Thompson - critical of athletics chiefs. (Allsport)
THOMPSON SLAMS ATHLETICS CHIEFS
By Damian Spellman, PA Sport
Former world and Olympic decathlon champion Daley Thompson on Sunday accused
athletics chiefs of putting money before the need to eliminate drugs from the
sport.
Speaking just hours after Russian Olga Yegorova carried off the 5,000m gold
medal at the World Championships in Edmonton despite having earlier tested
positive for the banned drug EPO, Thompson urged the authorities to launch a
fresh purge on the cheats.
Yegorova - the subject of a very public trackside protest by British athletes
Paula Radcliffe and Hayley Tullet on Friday - was reinstated after having a ban
lifted when it was discovered that the original test had not been carried out in
the correct way.
"It seems to me that she's been let off on a technicality for the EPO," said
Thompson, speaking on Radio 5 Live's Sportsweek programme from Canada.
"EPO is one of those things that you don't get in cough mixture, you don't
get it in any over the counter medicine, you can only get it into your body
because you've put it there.
"So her getting away with it on a technicality just seems such a shame
because I think it sends out another message to people that it's possible to
cheat and get away with it now.
"I would rather we fell down because we're trying too hard to eliminate the
drugs cheats than to think that my sport wasn't doing enough to catch them.
"There will always be people who will try to cheat. People cheat on taxes,
people cheat on their wives, people cheat on their husbands.
"It's a fact of life that there'll always be people happy to take short cuts.
I don't think the war against cheating will ever be won.
"But what I do think is that we have to be vigilant and we have to take the
fight to them and we have to be prepared to go to court and face litigation and
whatever in order to show people that we really care about the sport.
"The people in charge, it seems to me, only care about money and their
position, and I think the sport should be more important than them."
Thompson's charge was quickly denied by IAAF general secretary Istvan Gyulai,
who said that the governing body had little choice but to reinstate Yegorova
because of the irregularities with the first test in Paris.
He dismissed Thompson's claim that money was the overriding consideration and
promised that the fight against drugs in the sport would go on.
"I don't believe that if what we have done here is followed closely and
looked at in detail, that we can be accused of anything," he said.
"Performance is important, nobody can deny that. Daley Thompson would be the
last to say that performance doesn't matter. But money is also important. We
wouldn't be able to run our programme.
"But to make a direct link between EPO or drugs or cheating and money, I
think that would be a farcical conclusion.
"We will continue to fight against drugs, but I don't believe it's as
widespread as some of the media present it.

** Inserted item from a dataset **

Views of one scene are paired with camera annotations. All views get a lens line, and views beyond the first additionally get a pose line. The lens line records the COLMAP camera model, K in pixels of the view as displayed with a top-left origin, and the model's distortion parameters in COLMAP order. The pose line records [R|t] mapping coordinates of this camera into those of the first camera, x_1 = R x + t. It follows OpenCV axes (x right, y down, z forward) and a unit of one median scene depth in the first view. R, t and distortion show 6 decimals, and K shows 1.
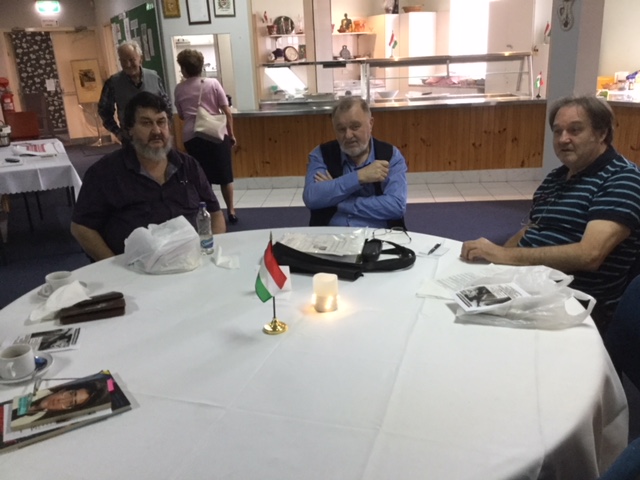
lens RADIAL K [[575.7, 0, 310.1], [0, 575.7, 250.2], [0, 0, 1]] dist [0.086293, -0.166099]
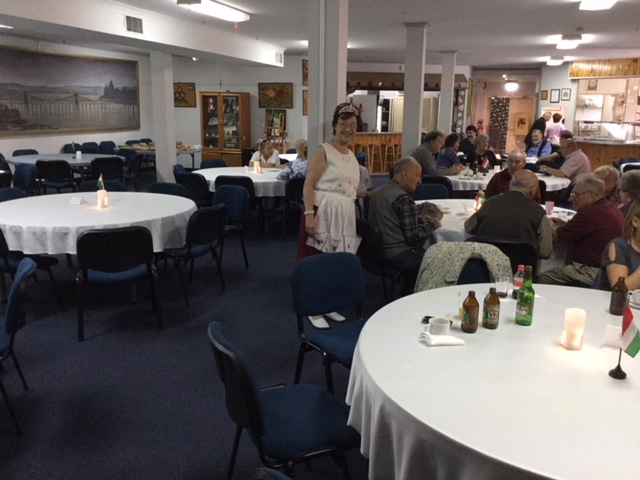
lens RADIAL K [[575.7, 0, 318.8], [0, 575.7, 245.4], [0, 0, 1]] dist [0.086293, -0.166099]
pose [[0.710315, 0.210697, -0.671610, 0.531404], [-0.264381, 0.964147, 0.022854, 0.234055], [0.652346, 0.161327, 0.740552, -0.812421]]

"Drugs are a side of sport, not athletics, of sport, and if we are going to
fight it, that has to be done together, all sports, all sports federations,
society.
"It's not just for athletics and not just for the IAAF to play the role we
have to."
Meanwhile, Thompson blamed the relative lack of British success in Edmonton on
the glory days in last summer's Sydney Olympics.
"I actually think that we've stood still and enjoyed ourselves and sort of
patted ourselves on the back when all the rest of the world are thinking: 'We've
got to get better, we've got to catch up to the British'," he said.
"Now we're at the back of the pack whereas we should have been continuing to
want to get better and make some more improvements."